Task:
Copy each entry below exactly as it appears.

Saved data entries:
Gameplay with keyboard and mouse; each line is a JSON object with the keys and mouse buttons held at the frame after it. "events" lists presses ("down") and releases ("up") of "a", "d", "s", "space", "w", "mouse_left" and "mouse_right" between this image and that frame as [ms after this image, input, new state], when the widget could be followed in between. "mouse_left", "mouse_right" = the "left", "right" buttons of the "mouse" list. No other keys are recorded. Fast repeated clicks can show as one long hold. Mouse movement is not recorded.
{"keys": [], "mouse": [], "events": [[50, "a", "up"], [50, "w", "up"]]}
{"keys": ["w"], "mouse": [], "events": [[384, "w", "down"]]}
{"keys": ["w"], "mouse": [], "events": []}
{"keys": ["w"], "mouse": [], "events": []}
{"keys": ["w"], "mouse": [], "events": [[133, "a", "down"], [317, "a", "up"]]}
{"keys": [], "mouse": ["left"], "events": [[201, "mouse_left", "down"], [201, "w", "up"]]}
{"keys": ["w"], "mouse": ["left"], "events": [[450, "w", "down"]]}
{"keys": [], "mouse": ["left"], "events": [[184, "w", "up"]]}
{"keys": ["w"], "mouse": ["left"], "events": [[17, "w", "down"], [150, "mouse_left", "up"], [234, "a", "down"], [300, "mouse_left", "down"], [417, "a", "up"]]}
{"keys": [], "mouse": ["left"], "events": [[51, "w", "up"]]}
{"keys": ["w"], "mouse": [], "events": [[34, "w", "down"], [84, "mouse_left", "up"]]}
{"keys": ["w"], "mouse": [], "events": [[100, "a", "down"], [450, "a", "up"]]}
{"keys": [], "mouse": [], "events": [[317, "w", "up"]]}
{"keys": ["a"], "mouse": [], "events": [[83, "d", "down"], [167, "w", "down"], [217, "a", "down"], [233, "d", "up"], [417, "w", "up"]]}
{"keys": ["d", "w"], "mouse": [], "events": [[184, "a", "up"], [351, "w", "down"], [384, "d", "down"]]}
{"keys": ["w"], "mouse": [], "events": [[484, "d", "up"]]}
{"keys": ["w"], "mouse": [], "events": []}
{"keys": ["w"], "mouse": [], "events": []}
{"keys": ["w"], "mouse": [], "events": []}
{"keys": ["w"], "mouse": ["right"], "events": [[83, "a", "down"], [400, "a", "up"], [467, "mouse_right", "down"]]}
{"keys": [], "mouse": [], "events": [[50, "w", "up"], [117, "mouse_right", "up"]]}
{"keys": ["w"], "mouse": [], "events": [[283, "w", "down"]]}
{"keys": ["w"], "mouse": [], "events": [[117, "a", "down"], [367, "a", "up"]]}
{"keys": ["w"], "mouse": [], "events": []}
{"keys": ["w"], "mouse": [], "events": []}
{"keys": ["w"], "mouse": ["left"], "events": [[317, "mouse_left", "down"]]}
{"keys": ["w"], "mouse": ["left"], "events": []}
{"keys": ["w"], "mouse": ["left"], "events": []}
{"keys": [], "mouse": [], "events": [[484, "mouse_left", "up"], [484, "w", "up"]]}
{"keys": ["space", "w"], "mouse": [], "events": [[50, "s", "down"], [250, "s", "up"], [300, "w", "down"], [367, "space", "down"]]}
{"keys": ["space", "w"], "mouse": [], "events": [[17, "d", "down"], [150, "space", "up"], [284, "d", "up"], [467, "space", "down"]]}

Solution to this problem:
Gameplay with keyboard and mouse; each line is a JSON object with the keys and mouse buttons held at the frame after it. "events" lists presses ("down") and releases ("up") of "a", "d", "s", "space", "w", "mouse_left" and "mouse_right" between this image and that frame as [ms after this image, input, new state], when the widget could be followed in between. "mouse_left", "mouse_right" = the "left", "right" buttons of the "mouse" list. No other keys are recorded. Fast repeated clicks can show as one long hold. Mouse movement is not recorded.
{"keys": [], "mouse": [], "events": [[50, "a", "up"], [50, "w", "up"]]}
{"keys": ["w"], "mouse": [], "events": [[384, "w", "down"]]}
{"keys": ["w"], "mouse": [], "events": []}
{"keys": ["w"], "mouse": [], "events": []}
{"keys": ["w"], "mouse": [], "events": [[133, "a", "down"], [317, "a", "up"]]}
{"keys": [], "mouse": ["left"], "events": [[201, "mouse_left", "down"], [201, "w", "up"]]}
{"keys": ["w"], "mouse": ["left"], "events": [[450, "w", "down"]]}
{"keys": [], "mouse": ["left"], "events": [[184, "w", "up"]]}
{"keys": ["w"], "mouse": ["left"], "events": [[17, "w", "down"], [150, "mouse_left", "up"], [234, "a", "down"], [300, "mouse_left", "down"], [417, "a", "up"]]}
{"keys": [], "mouse": ["left"], "events": [[51, "w", "up"]]}
{"keys": ["w"], "mouse": [], "events": [[34, "w", "down"], [84, "mouse_left", "up"]]}
{"keys": ["w"], "mouse": [], "events": [[100, "a", "down"], [450, "a", "up"]]}
{"keys": [], "mouse": [], "events": [[317, "w", "up"]]}
{"keys": ["a"], "mouse": [], "events": [[83, "d", "down"], [167, "w", "down"], [217, "a", "down"], [233, "d", "up"], [417, "w", "up"]]}
{"keys": ["d", "w"], "mouse": [], "events": [[184, "a", "up"], [351, "w", "down"], [384, "d", "down"]]}
{"keys": ["w"], "mouse": [], "events": [[484, "d", "up"]]}
{"keys": ["w"], "mouse": [], "events": []}
{"keys": ["w"], "mouse": [], "events": []}
{"keys": ["w"], "mouse": [], "events": []}
{"keys": ["w"], "mouse": ["right"], "events": [[83, "a", "down"], [400, "a", "up"], [467, "mouse_right", "down"]]}
{"keys": [], "mouse": [], "events": [[50, "w", "up"], [117, "mouse_right", "up"]]}
{"keys": ["w"], "mouse": [], "events": [[283, "w", "down"]]}
{"keys": ["w"], "mouse": [], "events": [[117, "a", "down"], [367, "a", "up"]]}
{"keys": ["w"], "mouse": [], "events": []}
{"keys": ["w"], "mouse": [], "events": []}
{"keys": ["w"], "mouse": ["left"], "events": [[317, "mouse_left", "down"]]}
{"keys": ["w"], "mouse": ["left"], "events": []}
{"keys": ["w"], "mouse": ["left"], "events": []}
{"keys": [], "mouse": [], "events": [[484, "mouse_left", "up"], [484, "w", "up"]]}
{"keys": ["space", "w"], "mouse": [], "events": [[50, "s", "down"], [250, "s", "up"], [300, "w", "down"], [367, "space", "down"]]}
{"keys": ["space", "w"], "mouse": [], "events": [[17, "d", "down"], [150, "space", "up"], [284, "d", "up"], [467, "space", "down"]]}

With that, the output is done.